- Relator(a)
- Ministro Moura Ribeiro
- Órgão julgador
- Terceira Turma
- Data do julgamento
- 30/09/2024
- Data de publicação
- 02/10/2024
STJ – Acórdão, Rel. Ministro Moura Ribeiro, Terceira Turma, j. 30/09/2024, p. 02/10/2024
PROCESSUAL CIVIL. AGRAVO EM RECURSO ESPECIAL. RECUPERAÇÃO JUDICIAL. TRAVA BANCÁRIA. CESSÃO FIDUCIÁRIA DE CRÉDITO. GARANTIAS DE CRÉDITO. REFERÊNCIA FEITA NO CONTRATO COMO AQUELAS QUE GENERICAMENTE APARECEM NO "BORDERÔ". NECESSIDADE DE INDICAÇÃO DO CRÉDITO A TORNÁ-LO, AO MENOS, DETERMINÁVEL. ALTERAÇÃO DO ENTENDIMENTO DA CORTE ESTADUAL. INVIABILIDADE. REEXAME DO CONJUNTO FÁTICO-PROBATÓRIO E DE CLÁUSULAS DO CONTRATO DE EMPRÉSTIMO. ÓBICES DAS SÚMULAS N.os 5 E 7 DO STJ. RECURSO ESPECIAL CONHECIDO EM PARTE E, NESSA EXTENSÃO, PROVIDO EM PARTE. AGRAVO INTERNO NÃO PROVIDO. 1. O propósito recursal consiste em definir se na cessão fiduciária de créditos recebíveis a mera menção àqueles que constarem em "borderô" já satisfaz os pressupostos da garantia fiduciária ou se, diante de tamanho grau de indeterminação, estarão submetidos à recuperação judicial como quirografários. 1.1. O "borderô" não é duplicata, esta sim determinável. 2. O acórdão recorrido deixou bem ponderado que, aqui, não há se falar na necessidade de discriminação individualizada de todos os títulos representativos do crédito para perfectibilizar o negócio fiduciário, mas de sua determinação, ao menos em espécie enquanto recebíveis em garantia (duplicata, cheque pós-datado, cartão de crédito etc). 3. Para os fins do art. 49, § 3º da Lei nº 11.101/2005, é necessário um critério mínimo de determinação dos créditos garantidos, até porque o "borderô" poderá espelhar realizações de ativos não necessariamente relacionados à atividade produtiva da empresa (alienação de bens não garantidos, p. ex.), sobre os quais terceiros (demais credores da recuperanda) terão interesse em acompanhar. 4. O contrato de cessão fiduciária de recebíveis não poderá versar sobre bem indeterminado, mas poderá recair sobre objeto determinável (CC, art. 104, II).
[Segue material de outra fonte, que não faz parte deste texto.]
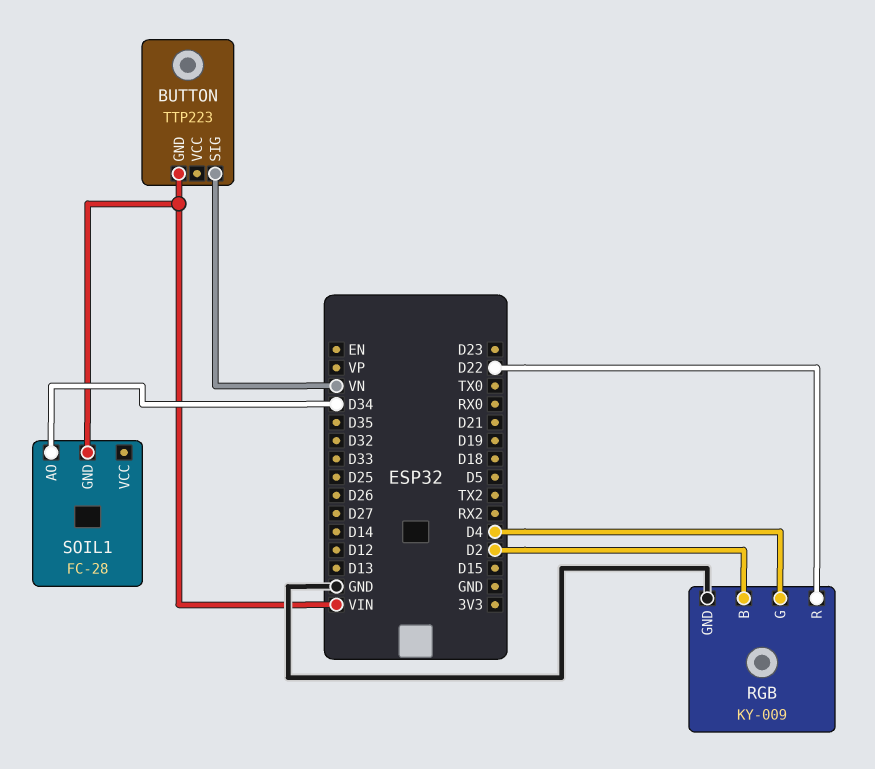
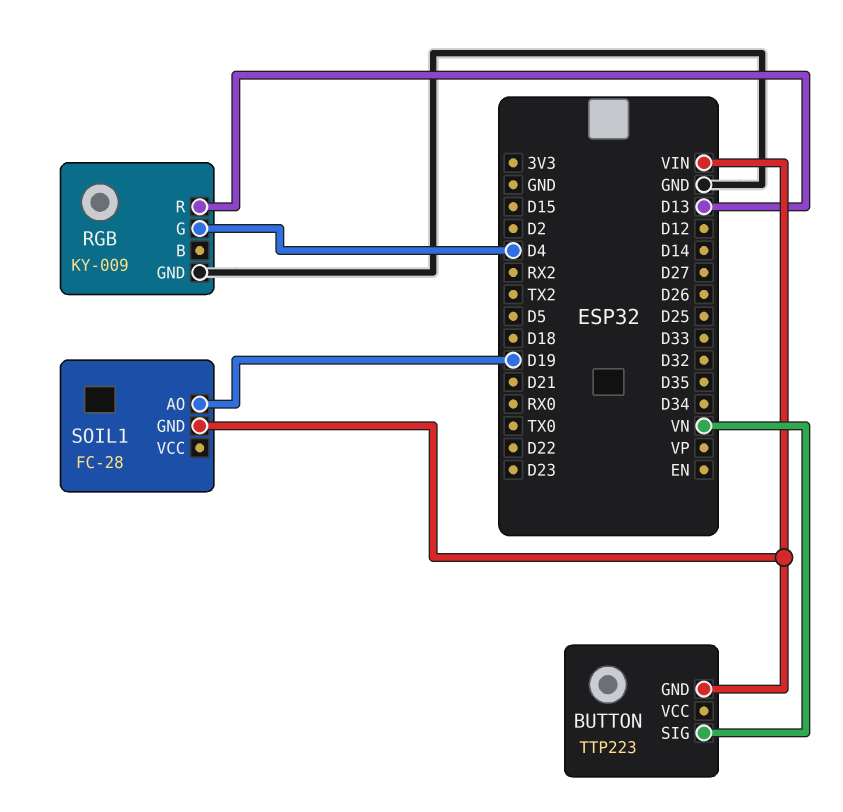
RGB pin B: D2 -> none
RGB pin R: D22 -> D13
SOIL1 pin AO: D34 -> D19

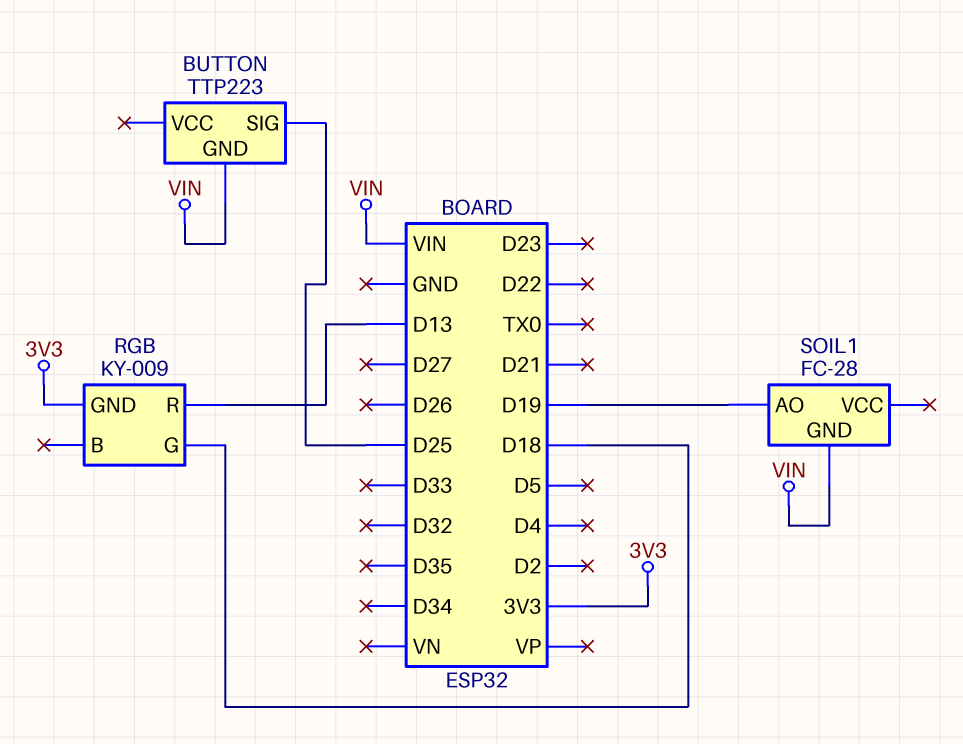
BUTTON pin SIG: VN -> D25
RGB pin G: D4 -> D18
RGB pin GND: GND -> 3V3

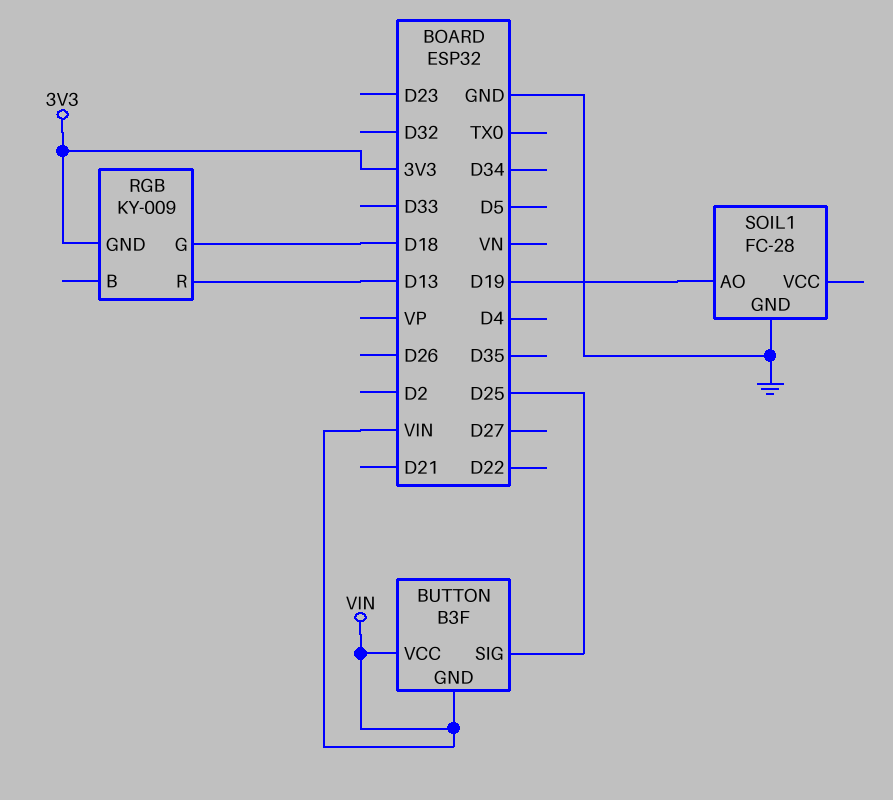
BUTTON: TTP223 -> B3F
BUTTON pin VCC: none -> VIN
SOIL1 pin GND: VIN -> GND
E, nesse sentido, a identificação dos bens deverá ser a mais específica, dentro do possível, o que não ocorre no caso dos autos. 5. Agravo interno não provido. (AgInt no REsp n. 2.042.014/RJ, relator Ministro Moura Ribeiro, Terceira Turma, julgado em 30/9/2024, DJe de 2/10/2024.)